Foxes in Boxes

Minks are the fur farm animals of choice, with 2.55 million pelts produced in the U.S. during the 2003 season, down 2 percent from the previous year, not counting the animals who die of disease or “mishaps” before they can be pelted. According to a National Agriculture Statistics Service (NASS) report dated July 15, 2004, there are 307 mink farms in the U.S., down 5 percent from a year ago.

Ranchers also breed foxes, beavers, and rabbits for fur. In the U.S., fur farms produced approximately 50,000 fox-fur pelts last year.
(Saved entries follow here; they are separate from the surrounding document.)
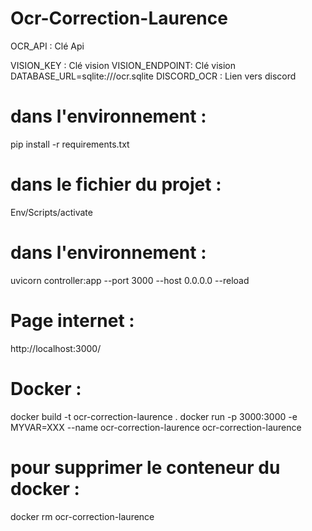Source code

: # Ocr-Correction-Laurence

OCR_API : Clé Api

VISION_KEY : Clé vision
VISION_ENDPOINT: Clé vision
DATABASE_URL=sqlite:///ocr.sqlite 
DISCORD_OCR : Lien vers discord

# dans l'environnement :
pip install -r requirements.txt

# dans le fichier du projet :
Env/Scripts/activate

# dans l'environnement :
 uvicorn controller:app --port 3000 --host 0.0.0.0 --reload
 # Page internet :
 http://localhost:3000/

 # Docker :
docker build -t ocr-correction-laurence .
docker run -p 3000:3000 -e MYVAR=XXX --name ocr-correction-laurence ocr-correction-laurence

# pour supprimer le conteneur du docker :
docker rm ocr-correction-laurence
Some of them came from a place not far from the Eastern Seaboard where dead animals and animal parts litter the grounds in various states of decay. "Breeder" foxes peer intently from their cages, their view of the world chopped into the rectangles created by the mesh wiring. Their food containers are rusty cans, feces is piled up to boot-rim height, and the buildings groan in disrepair. The owner showed our investigators a wheelbarrow full of blood and skinned minks’ bodies and, not far off, two cages dripping with the corpses of foxes newly killed and skinned. One fox’s body, stripped of fur except around the ankles, lay in the dirt. The smell of decay permeated the place.

An undercover investigation into one randomly selected Northeastern fur farm caught one fur farmer illegally killing minks by injecting an insecticide into their hearts. This crude method of killing causes animals to convulse for up to 10 minutes before they die.